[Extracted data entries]
◇ ◇ ◇ ◇ ◇

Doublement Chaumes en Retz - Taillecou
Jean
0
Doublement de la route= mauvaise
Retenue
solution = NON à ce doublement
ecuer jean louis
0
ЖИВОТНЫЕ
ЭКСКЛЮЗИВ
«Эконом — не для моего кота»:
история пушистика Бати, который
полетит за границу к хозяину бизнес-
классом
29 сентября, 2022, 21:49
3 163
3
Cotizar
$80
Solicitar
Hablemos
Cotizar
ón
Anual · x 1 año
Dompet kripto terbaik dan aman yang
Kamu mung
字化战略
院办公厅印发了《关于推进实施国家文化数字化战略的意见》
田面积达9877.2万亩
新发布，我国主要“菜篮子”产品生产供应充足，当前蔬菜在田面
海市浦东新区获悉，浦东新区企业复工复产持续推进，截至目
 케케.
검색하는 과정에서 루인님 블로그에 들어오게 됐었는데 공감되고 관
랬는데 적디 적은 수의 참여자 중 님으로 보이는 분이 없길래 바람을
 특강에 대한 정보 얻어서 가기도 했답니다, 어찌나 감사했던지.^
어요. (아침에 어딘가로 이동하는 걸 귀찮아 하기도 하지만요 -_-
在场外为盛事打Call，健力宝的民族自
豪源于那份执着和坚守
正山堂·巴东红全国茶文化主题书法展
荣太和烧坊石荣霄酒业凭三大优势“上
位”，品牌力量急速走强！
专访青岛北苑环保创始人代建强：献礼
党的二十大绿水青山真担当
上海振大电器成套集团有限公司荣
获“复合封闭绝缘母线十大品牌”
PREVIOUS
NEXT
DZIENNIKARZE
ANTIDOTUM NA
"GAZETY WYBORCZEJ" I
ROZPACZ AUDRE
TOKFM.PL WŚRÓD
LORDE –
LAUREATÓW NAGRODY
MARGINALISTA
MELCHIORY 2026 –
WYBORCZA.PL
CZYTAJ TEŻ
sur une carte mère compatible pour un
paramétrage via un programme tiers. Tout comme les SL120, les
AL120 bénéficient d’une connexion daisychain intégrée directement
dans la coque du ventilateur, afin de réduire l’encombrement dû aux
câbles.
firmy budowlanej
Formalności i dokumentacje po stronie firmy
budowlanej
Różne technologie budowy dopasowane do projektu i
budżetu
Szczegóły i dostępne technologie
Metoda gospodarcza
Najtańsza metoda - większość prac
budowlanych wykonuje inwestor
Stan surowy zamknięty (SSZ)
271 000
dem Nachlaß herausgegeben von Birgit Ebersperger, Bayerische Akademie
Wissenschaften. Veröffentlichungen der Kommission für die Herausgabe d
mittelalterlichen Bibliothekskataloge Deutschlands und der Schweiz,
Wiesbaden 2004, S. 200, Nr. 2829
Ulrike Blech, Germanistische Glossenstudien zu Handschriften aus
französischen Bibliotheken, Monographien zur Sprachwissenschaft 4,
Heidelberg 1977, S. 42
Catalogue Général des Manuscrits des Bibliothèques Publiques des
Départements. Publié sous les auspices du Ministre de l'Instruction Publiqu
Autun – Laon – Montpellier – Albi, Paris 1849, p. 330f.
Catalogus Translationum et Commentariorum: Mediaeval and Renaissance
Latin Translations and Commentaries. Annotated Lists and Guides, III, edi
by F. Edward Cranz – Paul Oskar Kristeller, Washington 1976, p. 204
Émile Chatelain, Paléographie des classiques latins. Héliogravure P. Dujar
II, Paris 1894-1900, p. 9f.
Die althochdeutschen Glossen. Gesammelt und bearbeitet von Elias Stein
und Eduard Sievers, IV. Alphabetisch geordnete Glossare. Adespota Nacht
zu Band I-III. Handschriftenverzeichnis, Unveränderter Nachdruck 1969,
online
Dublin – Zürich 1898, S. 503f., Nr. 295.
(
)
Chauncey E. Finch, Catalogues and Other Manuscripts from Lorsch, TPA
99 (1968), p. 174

◇ ◇ ◇ ◇ ◇

## TASK BRIEF
Print the lines above from the one with "专访青岛北苑环保创始人代建强：献礼" through the one with "paramétrage via un", both included, exactly as written and nothing more.

## EXERCISE OUTPUT
专访青岛北苑环保创始人代建强：献礼
党的二十大绿水青山真担当
上海振大电器成套集团有限公司荣
获“复合封闭绝缘母线十大品牌”
PREVIOUS
NEXT
DZIENNIKARZE
ANTIDOTUM NA
"GAZETY WYBORCZEJ" I
ROZPACZ AUDRE
TOKFM.PL WŚRÓD
LORDE –
LAUREATÓW NAGRODY
MARGINALISTA
MELCHIORY 2026 –
WYBORCZA.PL
CZYTAJ TEŻ
sur une carte mère compatible pour un
paramétrage via un programme tiers. Tout comme les SL120, les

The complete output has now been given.